Stochastic Training of Graph Convolutional Networks with Variance Reduction
Jianfei Chen, Jun Zhu, Le Song
TL;DR
The paper tackles the challenge of training GCNs efficiently without expanding the neighbor search to impractical sizes. It introduces a variance-reduction framework based on control variates, coupled with a preprocessing step that reduces the network depth, enabling training with tiny neighbor sets while preserving convergence to a local optimum. The authors prove unbiased gradients and convergence under zero dropout, and demonstrate that CV with preprocessing matches or closely Approximates exact GCN performance with large speedups on benchmarks like Reddit. Overall, the approach provides a scalable path to high-performance GCN training on large graphs without sacrificing accuracy.
Abstract
Graph convolutional networks (GCNs) are powerful deep neural networks for graph-structured data.

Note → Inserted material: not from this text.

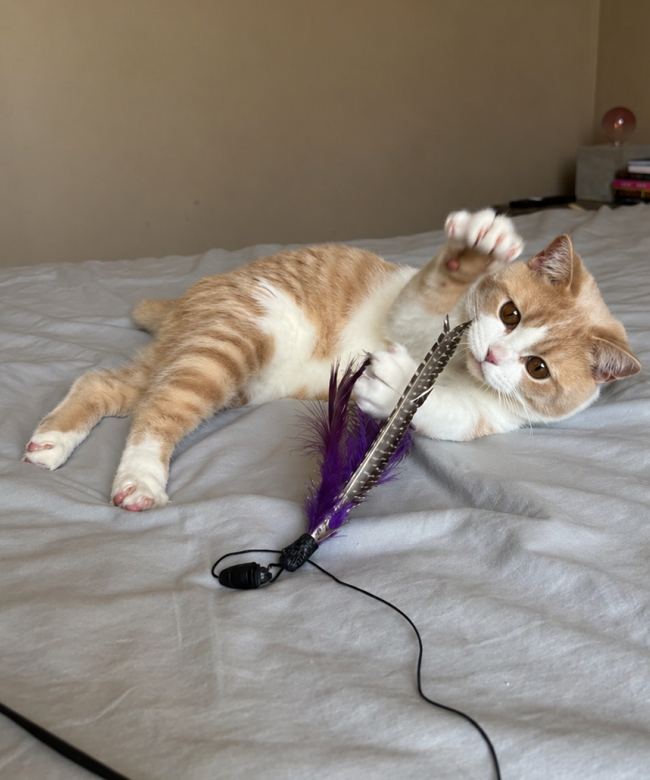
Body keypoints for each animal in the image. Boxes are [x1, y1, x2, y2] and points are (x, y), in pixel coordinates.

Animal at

However, GCN computes the representation of a node recursively from its neighbors, making the receptive field size grow exponentially with the number of layers. Previous attempts on reducing the receptive field size by subsampling neighbors do not have a convergence guarantee, and their receptive field size per node is still in the order of hundreds. In this paper, we develop control variate based algorithms which allow sampling an arbitrarily small neighbor size. Furthermore, we prove new theoretical guarantee for our algorithms to converge to a local optimum of GCN. Empirical results show that our algorithms enjoy a similar convergence with the exact algorithm using only two neighbors per node. The runtime of our algorithms on a large Reddit dataset is only one seventh of previous neighbor sampling algorithms.